The year of 2022 represents another step closer to sustainability deadlines for many global organisations and those life science companies that have made the ambitious but necessary pledge to achieve net zero carbon within the next 3-8 years.
But 2021 was not a year without progress for sustainably conscious businesses, as the introduction of the Science Based Targets initiative’s (SBTi) net zero corporate standard presented an opportunity for corporations such as AstraZeneca to align their already existing goals with the science-led objectives of the SBTi.
The initiative seeks to provide a framework to deliver a net zero future in business, placing priority on 2030 emission goals and hoping to give guidance to the some 80% of global GDP that is currently covered by commitments to achieve net zero by 2050.
The ultimate aim of the SBTi, as with the internationally recognised 2015 Paris Agreement, is to prevent planetary warming above 1.5°C, which will have profound consequences for planet earth, as was revealed in the 2021 Intergovernmental Panel on Climate Change (IPCC) report.
Last year, the challenge for the pharmaceutical industry was multi-faceted, with much of the focus around the ongoing coronavirus pandemic, there was still some emphasis on environmental sustainability, with GSK and AstraZeneca notably leading the conversation at COP26.
Our executive director, Keith Beattie states, “it was a consolidation last year, of people realising that more is needed to be done to achieve objectives and goals by 2025 and 2030”. With 3 years to go until delivery of AstraZeneca’s Ambition Zero Carbon, and just 8 years until GSK, Novartis and many others are set to deliver on their respective net zero promises, the environmental impact of the pharmaceutical industry is set to alter drastically in this decade.

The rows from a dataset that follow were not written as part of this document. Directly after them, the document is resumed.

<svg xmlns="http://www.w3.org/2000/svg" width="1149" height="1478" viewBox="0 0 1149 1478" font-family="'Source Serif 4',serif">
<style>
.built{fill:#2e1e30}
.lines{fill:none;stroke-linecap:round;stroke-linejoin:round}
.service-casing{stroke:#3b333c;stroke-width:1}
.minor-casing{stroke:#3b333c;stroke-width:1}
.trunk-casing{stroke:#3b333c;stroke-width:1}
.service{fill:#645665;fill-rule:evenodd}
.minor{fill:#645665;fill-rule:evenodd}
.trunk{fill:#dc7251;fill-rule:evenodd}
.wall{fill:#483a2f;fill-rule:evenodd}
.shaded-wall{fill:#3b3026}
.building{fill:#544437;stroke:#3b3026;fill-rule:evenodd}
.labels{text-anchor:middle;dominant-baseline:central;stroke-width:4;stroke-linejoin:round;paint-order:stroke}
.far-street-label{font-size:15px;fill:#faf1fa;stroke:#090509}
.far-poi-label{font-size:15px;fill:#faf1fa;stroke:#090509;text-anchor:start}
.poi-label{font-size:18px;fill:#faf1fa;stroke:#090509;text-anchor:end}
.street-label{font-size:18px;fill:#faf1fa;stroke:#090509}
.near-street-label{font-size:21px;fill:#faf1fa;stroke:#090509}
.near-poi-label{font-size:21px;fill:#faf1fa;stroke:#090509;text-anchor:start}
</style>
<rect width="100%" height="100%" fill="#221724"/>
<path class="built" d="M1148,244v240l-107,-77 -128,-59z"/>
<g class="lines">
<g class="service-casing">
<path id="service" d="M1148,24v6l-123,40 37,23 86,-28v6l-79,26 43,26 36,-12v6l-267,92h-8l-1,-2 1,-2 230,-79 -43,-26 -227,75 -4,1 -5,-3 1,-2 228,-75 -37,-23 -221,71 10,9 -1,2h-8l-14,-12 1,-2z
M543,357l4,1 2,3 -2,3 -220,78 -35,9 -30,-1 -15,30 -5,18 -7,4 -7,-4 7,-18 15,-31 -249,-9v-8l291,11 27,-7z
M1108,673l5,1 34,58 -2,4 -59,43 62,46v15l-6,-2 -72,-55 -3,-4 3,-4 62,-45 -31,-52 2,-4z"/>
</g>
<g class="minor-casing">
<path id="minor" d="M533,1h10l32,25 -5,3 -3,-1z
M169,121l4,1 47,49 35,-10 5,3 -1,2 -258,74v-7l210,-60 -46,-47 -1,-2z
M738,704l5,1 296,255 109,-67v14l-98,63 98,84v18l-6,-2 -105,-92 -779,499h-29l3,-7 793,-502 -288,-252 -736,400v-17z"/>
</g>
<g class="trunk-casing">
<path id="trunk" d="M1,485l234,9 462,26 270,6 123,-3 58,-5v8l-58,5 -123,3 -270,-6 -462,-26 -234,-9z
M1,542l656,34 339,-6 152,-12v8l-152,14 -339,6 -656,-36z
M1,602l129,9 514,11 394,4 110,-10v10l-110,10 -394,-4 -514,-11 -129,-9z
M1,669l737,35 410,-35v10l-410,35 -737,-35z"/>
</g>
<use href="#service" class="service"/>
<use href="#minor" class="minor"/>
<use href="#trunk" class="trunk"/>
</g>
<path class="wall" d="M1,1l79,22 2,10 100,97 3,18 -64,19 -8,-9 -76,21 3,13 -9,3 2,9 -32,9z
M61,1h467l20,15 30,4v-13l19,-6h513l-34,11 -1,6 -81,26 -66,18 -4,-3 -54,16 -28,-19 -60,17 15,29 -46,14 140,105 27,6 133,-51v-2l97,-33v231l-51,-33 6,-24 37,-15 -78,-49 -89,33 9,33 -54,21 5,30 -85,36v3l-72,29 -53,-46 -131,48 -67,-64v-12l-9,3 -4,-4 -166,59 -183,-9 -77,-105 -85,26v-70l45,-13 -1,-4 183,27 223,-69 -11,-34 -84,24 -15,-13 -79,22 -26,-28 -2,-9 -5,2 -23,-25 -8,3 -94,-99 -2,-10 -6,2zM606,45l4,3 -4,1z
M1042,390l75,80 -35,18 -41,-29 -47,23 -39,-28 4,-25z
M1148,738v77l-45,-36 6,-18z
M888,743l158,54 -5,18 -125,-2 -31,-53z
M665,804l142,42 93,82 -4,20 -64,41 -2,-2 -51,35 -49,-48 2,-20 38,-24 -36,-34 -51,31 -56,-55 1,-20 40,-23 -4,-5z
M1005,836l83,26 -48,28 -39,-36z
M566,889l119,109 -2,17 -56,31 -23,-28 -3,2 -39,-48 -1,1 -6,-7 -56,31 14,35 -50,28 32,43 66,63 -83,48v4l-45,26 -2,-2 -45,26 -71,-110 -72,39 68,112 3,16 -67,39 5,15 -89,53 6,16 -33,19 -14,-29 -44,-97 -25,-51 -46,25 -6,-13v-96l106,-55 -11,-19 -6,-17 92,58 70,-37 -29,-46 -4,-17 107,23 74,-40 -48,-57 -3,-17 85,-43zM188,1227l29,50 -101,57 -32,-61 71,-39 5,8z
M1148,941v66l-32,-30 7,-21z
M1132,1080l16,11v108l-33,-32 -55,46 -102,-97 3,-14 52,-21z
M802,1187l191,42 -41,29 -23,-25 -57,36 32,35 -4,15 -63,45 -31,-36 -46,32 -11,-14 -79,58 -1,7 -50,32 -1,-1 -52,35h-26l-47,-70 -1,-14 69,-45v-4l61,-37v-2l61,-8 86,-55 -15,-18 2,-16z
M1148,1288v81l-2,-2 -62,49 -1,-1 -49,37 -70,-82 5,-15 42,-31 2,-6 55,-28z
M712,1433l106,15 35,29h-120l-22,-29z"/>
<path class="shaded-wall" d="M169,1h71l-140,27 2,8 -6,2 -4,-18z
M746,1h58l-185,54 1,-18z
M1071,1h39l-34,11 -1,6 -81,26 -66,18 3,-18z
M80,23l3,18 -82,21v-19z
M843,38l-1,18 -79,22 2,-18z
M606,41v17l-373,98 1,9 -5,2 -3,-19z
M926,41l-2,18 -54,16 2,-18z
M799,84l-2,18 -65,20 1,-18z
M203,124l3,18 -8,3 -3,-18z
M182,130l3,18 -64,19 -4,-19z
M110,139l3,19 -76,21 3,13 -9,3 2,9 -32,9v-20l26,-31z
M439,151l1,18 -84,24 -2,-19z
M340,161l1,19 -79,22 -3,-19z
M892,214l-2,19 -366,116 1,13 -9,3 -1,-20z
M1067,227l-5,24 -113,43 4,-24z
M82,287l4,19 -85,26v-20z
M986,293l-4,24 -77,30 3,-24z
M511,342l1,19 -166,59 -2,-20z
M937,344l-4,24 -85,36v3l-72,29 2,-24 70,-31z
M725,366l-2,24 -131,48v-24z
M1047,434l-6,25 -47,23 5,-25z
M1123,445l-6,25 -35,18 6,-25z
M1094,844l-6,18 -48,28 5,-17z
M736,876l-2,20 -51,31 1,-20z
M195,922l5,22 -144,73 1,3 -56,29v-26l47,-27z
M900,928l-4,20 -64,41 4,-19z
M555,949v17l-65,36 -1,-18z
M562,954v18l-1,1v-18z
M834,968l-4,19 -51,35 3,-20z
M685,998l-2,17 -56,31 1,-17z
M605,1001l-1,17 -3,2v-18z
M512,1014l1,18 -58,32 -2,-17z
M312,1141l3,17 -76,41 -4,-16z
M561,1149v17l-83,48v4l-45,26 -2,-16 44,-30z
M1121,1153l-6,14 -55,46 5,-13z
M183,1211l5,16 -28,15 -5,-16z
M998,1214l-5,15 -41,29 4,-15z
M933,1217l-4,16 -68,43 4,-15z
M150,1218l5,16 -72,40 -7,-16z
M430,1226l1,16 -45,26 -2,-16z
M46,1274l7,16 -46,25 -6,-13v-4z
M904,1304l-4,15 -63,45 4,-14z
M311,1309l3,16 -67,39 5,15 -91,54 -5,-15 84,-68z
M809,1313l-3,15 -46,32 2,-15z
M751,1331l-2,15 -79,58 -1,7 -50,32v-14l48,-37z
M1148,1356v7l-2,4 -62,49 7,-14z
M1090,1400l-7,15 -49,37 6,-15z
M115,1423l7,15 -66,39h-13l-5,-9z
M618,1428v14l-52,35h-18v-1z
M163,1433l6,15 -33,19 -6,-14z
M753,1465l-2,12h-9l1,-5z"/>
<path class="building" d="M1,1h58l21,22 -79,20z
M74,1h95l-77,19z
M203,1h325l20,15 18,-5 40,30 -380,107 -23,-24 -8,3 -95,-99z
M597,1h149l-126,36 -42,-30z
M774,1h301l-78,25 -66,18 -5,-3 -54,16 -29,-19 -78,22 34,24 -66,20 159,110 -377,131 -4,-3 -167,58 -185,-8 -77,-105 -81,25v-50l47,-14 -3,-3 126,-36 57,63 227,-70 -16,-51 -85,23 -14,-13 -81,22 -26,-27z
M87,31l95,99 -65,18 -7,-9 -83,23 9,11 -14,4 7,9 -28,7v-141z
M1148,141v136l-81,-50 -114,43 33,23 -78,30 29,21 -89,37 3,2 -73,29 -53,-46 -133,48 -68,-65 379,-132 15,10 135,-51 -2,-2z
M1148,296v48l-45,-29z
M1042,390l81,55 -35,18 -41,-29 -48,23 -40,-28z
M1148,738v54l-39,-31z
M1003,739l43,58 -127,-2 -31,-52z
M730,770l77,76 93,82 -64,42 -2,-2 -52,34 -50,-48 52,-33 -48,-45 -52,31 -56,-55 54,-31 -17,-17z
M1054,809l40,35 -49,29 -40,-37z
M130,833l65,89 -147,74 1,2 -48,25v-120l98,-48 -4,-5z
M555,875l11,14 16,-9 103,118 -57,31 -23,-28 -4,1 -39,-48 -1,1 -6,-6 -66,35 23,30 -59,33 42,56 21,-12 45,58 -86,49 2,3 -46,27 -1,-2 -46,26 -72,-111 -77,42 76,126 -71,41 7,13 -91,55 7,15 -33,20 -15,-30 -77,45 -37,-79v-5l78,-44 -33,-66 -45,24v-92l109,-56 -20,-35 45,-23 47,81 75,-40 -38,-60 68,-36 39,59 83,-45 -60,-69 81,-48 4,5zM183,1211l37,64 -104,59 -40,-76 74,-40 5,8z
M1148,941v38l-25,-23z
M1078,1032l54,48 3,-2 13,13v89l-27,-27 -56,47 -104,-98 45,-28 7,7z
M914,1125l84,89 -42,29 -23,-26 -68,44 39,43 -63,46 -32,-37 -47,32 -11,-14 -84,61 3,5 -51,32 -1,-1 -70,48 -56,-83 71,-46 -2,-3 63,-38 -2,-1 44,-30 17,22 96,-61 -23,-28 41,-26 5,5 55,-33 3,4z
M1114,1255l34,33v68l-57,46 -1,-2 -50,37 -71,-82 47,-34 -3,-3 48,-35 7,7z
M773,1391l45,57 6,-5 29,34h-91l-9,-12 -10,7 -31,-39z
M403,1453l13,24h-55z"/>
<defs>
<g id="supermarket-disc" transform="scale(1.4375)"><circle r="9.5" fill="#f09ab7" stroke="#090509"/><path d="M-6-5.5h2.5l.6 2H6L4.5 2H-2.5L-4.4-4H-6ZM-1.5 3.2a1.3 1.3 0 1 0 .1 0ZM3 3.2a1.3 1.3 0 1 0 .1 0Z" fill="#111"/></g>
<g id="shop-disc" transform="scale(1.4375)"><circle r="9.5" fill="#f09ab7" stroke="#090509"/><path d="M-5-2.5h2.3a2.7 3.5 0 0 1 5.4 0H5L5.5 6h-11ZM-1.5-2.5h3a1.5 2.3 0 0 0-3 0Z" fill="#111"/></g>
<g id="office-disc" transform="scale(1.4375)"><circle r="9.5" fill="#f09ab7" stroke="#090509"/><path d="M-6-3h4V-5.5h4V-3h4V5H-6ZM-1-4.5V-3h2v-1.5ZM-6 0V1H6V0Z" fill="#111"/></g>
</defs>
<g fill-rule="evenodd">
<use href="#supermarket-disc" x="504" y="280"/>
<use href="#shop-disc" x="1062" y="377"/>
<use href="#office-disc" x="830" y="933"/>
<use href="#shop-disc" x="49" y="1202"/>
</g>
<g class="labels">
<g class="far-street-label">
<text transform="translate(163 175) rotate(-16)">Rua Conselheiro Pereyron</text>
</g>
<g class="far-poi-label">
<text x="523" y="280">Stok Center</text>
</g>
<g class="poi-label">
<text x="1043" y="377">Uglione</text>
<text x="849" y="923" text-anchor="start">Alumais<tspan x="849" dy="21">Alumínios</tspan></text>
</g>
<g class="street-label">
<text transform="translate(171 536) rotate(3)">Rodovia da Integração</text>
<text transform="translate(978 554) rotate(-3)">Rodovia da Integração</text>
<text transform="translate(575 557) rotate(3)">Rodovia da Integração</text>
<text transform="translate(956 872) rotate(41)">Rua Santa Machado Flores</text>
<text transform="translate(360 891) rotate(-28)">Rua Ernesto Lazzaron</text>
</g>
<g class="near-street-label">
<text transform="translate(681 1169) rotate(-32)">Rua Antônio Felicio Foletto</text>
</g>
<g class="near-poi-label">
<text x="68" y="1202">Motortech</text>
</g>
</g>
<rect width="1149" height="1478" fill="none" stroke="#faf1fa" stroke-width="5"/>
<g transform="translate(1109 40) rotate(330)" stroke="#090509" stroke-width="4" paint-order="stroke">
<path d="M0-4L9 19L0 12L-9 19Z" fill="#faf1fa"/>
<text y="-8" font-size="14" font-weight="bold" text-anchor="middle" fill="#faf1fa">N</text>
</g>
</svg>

As these goals continue to get closer to the present day, the framework provided by the SBTi and similar organisations will increase scrutiny on how net zero is being delivered, “organisations that are perhaps relying on offsets for their strategies and businesses are going to be doing the most work…”, Keith Beattie explains, “they’re not fundamentally reorganising their business to be less carbon intensive. I think organisations need to step up and deliver results”.
Achieving Net Zero
Delivering these sustainable results in the life science sector will mean identifying the optimal opportunities for energy reduction on a site-by-site basis taking into account local conditions and regulations. To do this, alignment and transparency with key stakeholders is crucial for buy-in, as well as an understanding of current engineering best practice and a roadmap of delivery, allowing a site team to visualise its pathway to net zero carbon in line with wider corporate sustainability goals.
Once opportunities for improved energy efficiency have been identified, these ideas should be discussed in practical terms, assessing the feasibility and implementation of these concepts will bring them closer to reality. Doing this will confirm the initial energy and cost saving that was first noted through identification.
Practical completion of these ideas will be the ultimate hurdle, with short-term investment needed to observe long-term gains in both operational expenditure and decarbonisation. But with the increasing cost of energy prices driven by factors external to the pharmaceutical industry, those projects that require high capital expenditure will only become more appealing as energy rates continue to rise throughout this decade.
Even when significant carbon reductions have been made, there are still avenues for improvement. With better techniques for energy monitoring and management now available, new insights into site efficiency allow for visualisation of key data, informing decision making and maximising the potential of energy managers.
The Role of the Cleanroom
To truly deliver the net zero future the pharmaceutical industry is striving for, the energy intensive nature of cleanrooms will also have to be tackled, particularly as these spaces are up to 100 times as energy intensive as office buildings of comparative size, with as much as 75% of this energy usage derived from HVAC and associated systems.
With this in mind, there is great potential to reduce cleanroom energy usage by improving the efficiency of cleanroom HVAC systems, with the next generation of cleanrooms set to be built from the ground up with the latest in AHU design, energy expensive environments such as cleanrooms are set to experience noteworthy decreases in energy consumption, providing another upcoming avenue for improved sustainability in the life sciences.